Le tematiche emerse durante l’incontro sono state molteplici, e hanno spaziato da una spiegazione approfondita dell’iter burocratico necessario per l’attivazione dei contratti fino alla grande emozione di Matteo e Federico per questa grande esperienza. Quello che più risalta, però, ed è ben rimarcato da tutti coloro che hanno preso parola, è l’importanza che un piano di questo tipo può avere per gli studenti con disabilità e per i futuri contatti tra gli istituti scolastici e le attività del territorio.
I bar Olimpia e Dolci di natura hanno per certi versi “infranto” per la prima volta una barriera fatta di pregiudizi e disinteresse, inaugurando, si spera, una nuova stagione in cui il privato sia molto più interessato a collaborare con quelle istituzioni in cui si formeranno i lavoratori di domani.
“Mi auspico che nel futuro questo tipo di iniziativa diventi la normalità, e non più un evento unico e eccezionale – esordisce la referente inclusività dell’istituto Rossella Piegaia –. Il sistema scolastico italiano è uno dei più inclusivi d’Europa (del mondo secondo la preside Bocci), ma il problema più grande è sempre stato quello di dare continuità alle attività di supporto anche dopo la fine del percorso educativo. L’apprendistato duale può essere il primo passo per un nuovo modo di vedere la collaborazione tra istruzione e lavoro, creando un ponte tra due mondi che troppo spesso si tengono a dovuta e illogica distanza”.
Dello stesso parere sono anche Fabiani e la referente provinciale, Catia Abbracciavento, certe che i contratti siglati in accordo tra Isi Barga e le sopracitate attività siano il collante perfetto per permettere ai giovani con disabilità di avere un passaggio “morbido” dalla scuola al lavoro.

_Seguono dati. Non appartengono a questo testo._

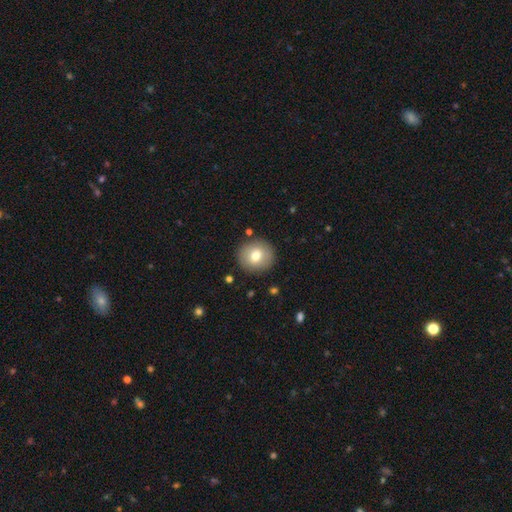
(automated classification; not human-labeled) A smooth galaxy with no disk features (75%) that is round (89%).

Vote fractions:
- Smooth or featured? smooth: 75% / featured or disk: 17% / star or artifact: 8%
- How rounded? round: 89% / in between: 10% / cigar-shaped: 1%
- Merging? none: 89% / minor disturbance: 7% / major disturbance: 2% / merger: 2%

“Siamo dei pionieri in provincia di Lucca – spiega Fabiani – proponendo questi apprendistati in cui formazione e lavoro viaggiano sullo stesso binario. Stiamo parlando di un vero e proprio contratto di lavoro, che permetterà ai ragazzi di avere un’identità lavorativa già definita al termine del percorso scolastico. Niente di tutto questo sarebbe stato possibile senza un lavoro di squadra encomiabile, che ha visto tutti i protagonisti concentrati per sviluppare un progetto incentrato sullo sviluppo delle qualità e delle esigenze del singolo individuo".
"Abbiamo visto sin da subito che poteva essere uno strumento importante per gli studenti – continua Abbracciavento – specialmente se teniamo conto delle grosse difficoltà che molti incontrano nel dopo”.
Una necessità che la nostra epoca e la nostra sensibilità ci impone, ma che ha bisogno di essere coltivata e sviluppata da un grande lavoro collettivo. La sfida all’inclusività aggiunge un nuovo e importantissimo tassello alla sua storia sul territorio, e ora serve solo andare a farsi fare un ottimo caffè da Matteo e Federico.